[RECORDS SUPPLIED Boundary: Start]

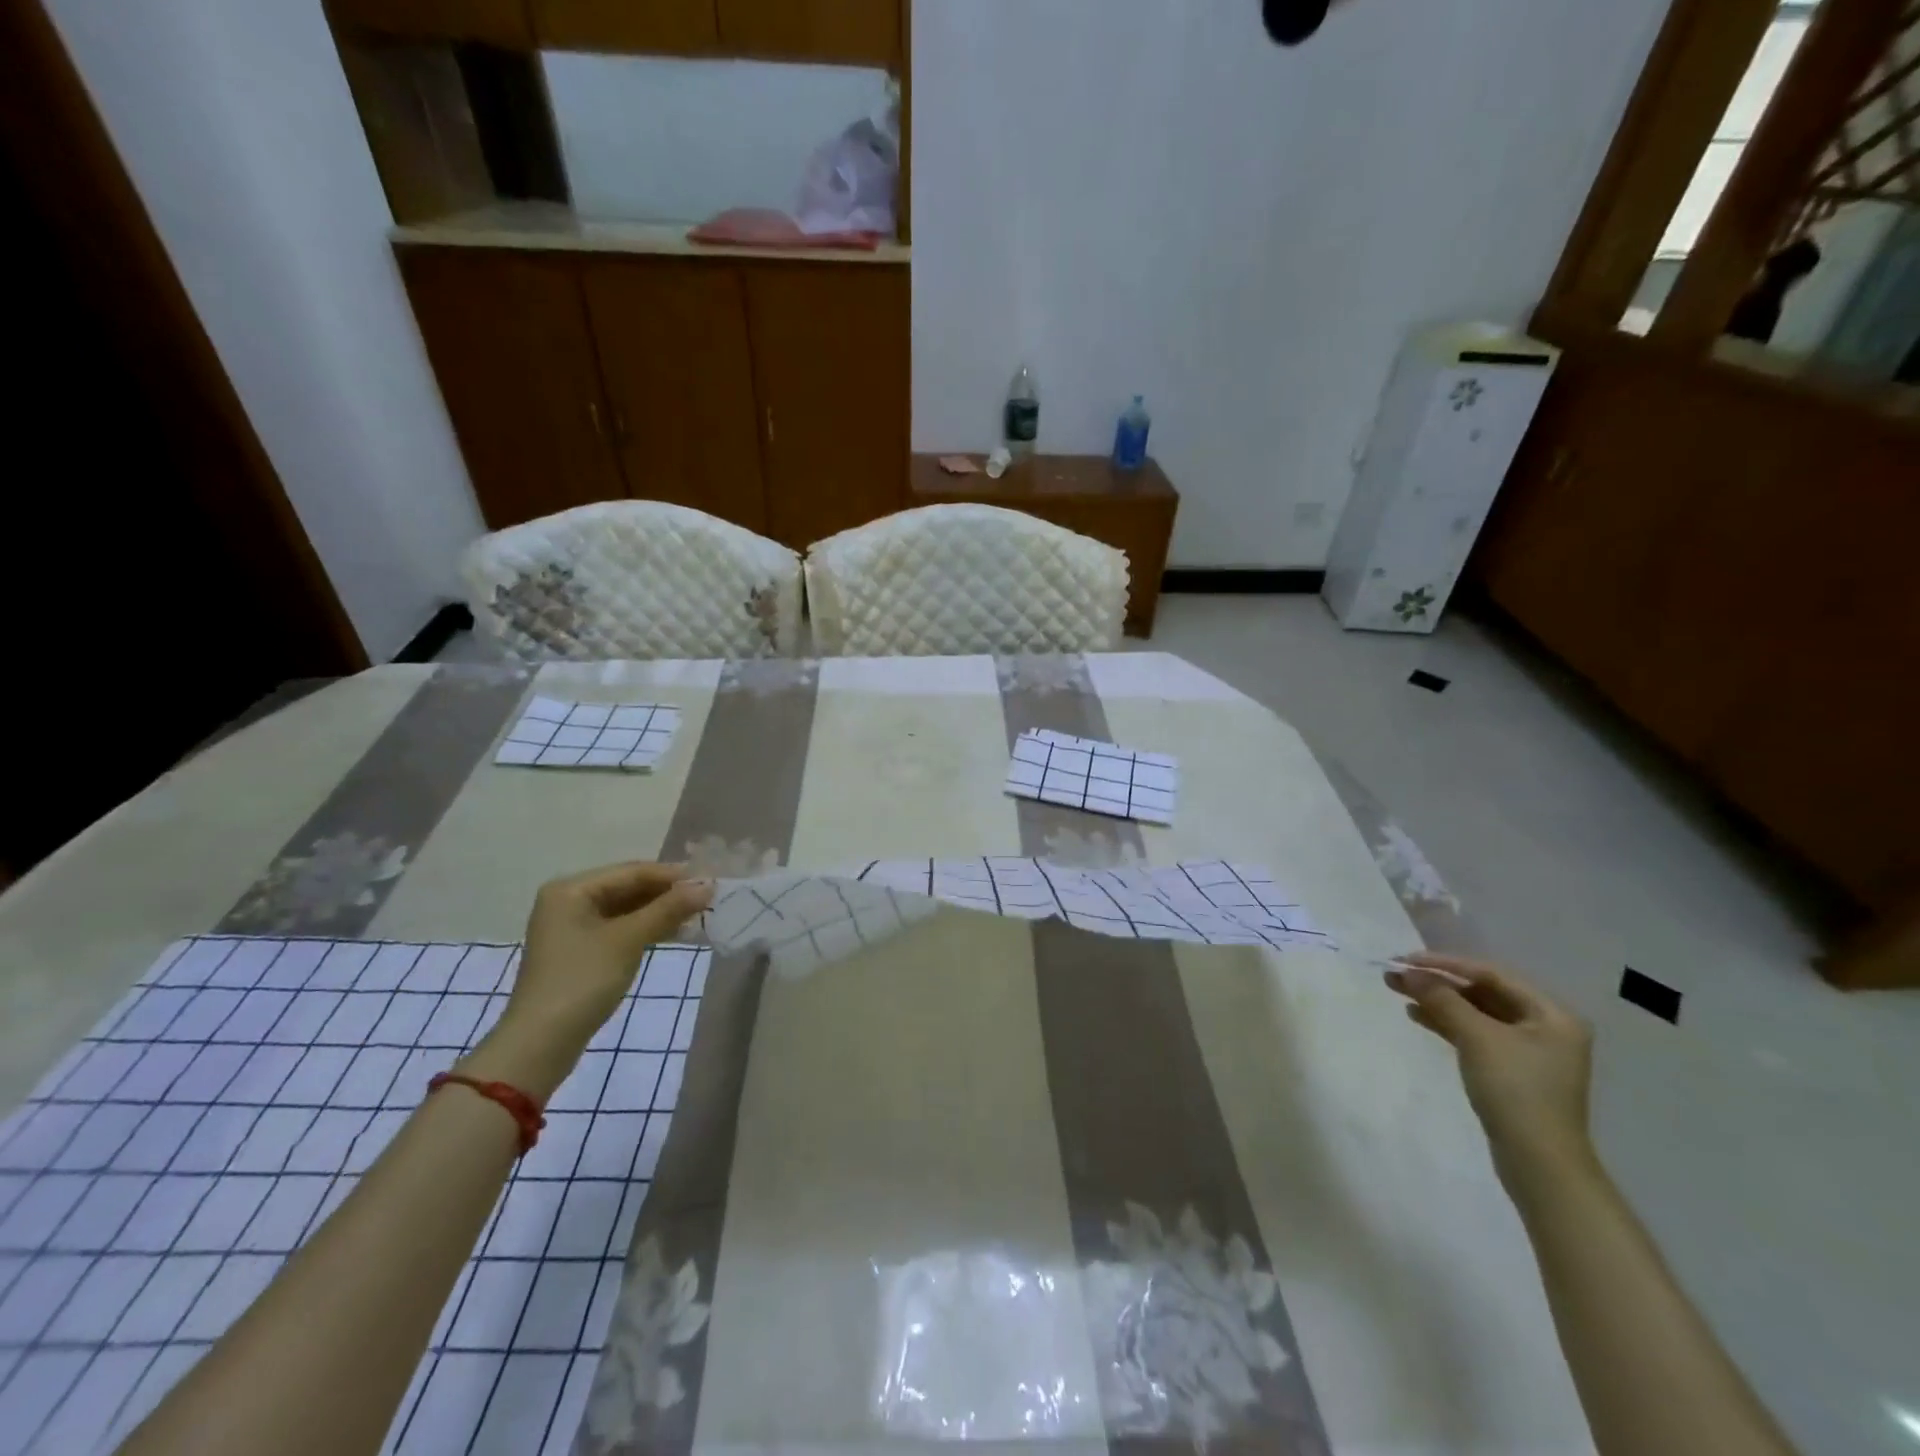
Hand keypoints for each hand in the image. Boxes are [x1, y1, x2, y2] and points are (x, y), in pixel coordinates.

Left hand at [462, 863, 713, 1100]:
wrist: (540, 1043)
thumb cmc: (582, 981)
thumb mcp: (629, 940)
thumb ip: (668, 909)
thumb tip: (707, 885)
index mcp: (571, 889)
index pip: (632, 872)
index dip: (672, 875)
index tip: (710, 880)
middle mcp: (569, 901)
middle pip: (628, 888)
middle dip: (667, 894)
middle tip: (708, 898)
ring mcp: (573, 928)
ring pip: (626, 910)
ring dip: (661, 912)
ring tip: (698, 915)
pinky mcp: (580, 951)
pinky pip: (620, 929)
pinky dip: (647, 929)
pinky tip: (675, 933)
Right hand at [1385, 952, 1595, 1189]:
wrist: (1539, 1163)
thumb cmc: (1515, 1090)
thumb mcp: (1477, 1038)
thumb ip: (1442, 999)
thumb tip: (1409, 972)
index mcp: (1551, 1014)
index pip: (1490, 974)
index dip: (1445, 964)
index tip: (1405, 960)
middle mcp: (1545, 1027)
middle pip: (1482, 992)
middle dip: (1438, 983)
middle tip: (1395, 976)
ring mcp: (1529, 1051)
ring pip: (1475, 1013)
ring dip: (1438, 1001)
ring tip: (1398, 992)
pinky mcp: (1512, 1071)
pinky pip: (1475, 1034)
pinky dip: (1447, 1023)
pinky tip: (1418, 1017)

[RECORDS SUPPLIED Boundary: End]

ASSIGNMENT:
This exercise calls for the lines from the one holding "ring mcp: (1529, 1051)" through the end of the entries, transcribed exactly and with nothing more.

SOLUTION:
ring mcp: (1529, 1051)
ring pip: (1475, 1013)
ring dip: (1438, 1001)
ring tip: (1398, 992)
pinky mcp: (1512, 1071)
pinky pip: (1475, 1034)
pinky dip: (1447, 1023)
pinky tip: (1418, 1017)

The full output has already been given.